The “Healthy Competition for Better Care Act” is designed to tackle a problem most people don't even know exists: hidden contract clauses between big hospitals and insurance companies that basically make healthcare more expensive for everyone. This bill amends three major federal health laws—the Public Health Service Act, ERISA, and the Internal Revenue Code—to ban specific anticompetitive terms. The goal is straightforward: give health plans the freedom to push patients toward better-value providers, which ideally should lower costs and improve quality. The new rules apply to contracts entered into or renewed 18 months after the law is enacted, following a one-year window for federal agencies to write the necessary regulations.
Think of your health plan as a GPS trying to find the fastest, cheapest route to your destination. Right now, many large hospital systems have contracts with insurers that act like a roadblock, preventing that GPS from telling you about the provider down the street who charges half the price for the same service. This bill bans those contract terms that restrict an insurer from directing patients to other providers or offering you incentives—like a lower copay—to use a specific, high-quality, low-cost facility. If you’re a busy parent trying to schedule an MRI, this means your insurer could finally nudge you toward the imaging center with the best rating and the lowest price, instead of being contractually obligated to pretend it doesn’t exist. This is the biggest win for consumers in the bill, as it forces plans to use their market power to find you value.
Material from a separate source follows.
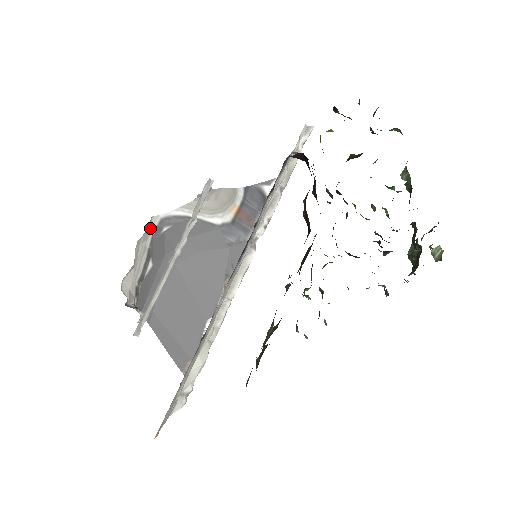
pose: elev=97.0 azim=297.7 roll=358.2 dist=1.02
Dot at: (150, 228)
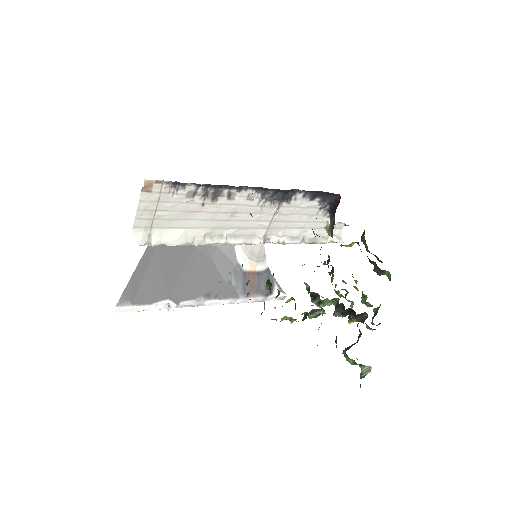
Dot at: occluded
Another major target is the practice of contractual bundling, often used by large provider networks. Let's say a major hospital system, the “Covered Entity,” has a contract with your health plan. This bill prohibits that contract from forcing the health plan to also agree to the same payment rates or terms for all of the Covered Entity's affiliates—like their outpatient clinics or surgical centers—even if those affiliates weren't part of the original negotiation. This prevents the hospital from using the leverage of its main facility to artificially inflate prices across its entire network. It also bans terms that restrict other health plans from paying a lower rate for services than the rate paid by your plan. Essentially, it stops large providers from using one contract to set a high, rigid price floor across the entire market.
While the bill aims to maximize competition, it carves out a few significant exceptions. If your health plan is a classic Health Maintenance Organization (HMO) that operates primarily through exclusive contracts with multi-specialty physician groups, the anti-steering rules don't apply. More importantly, the rules don't apply to specific “value-based network arrangements,” such as Accountable Care Organizations (ACOs), Centers of Excellence, or exclusive provider networks. This is where the rubber meets the road. These arrangements are often designed to reward quality and efficiency, and the bill doesn't want to disrupt them. However, the Secretary of Health and Human Services is given the power to determine what other “similar arrangements” qualify for this exception. This discretionary power is a point to watch, as it means the Secretary could potentially exempt arrangements that look like value-based care on paper but still limit competition in practice.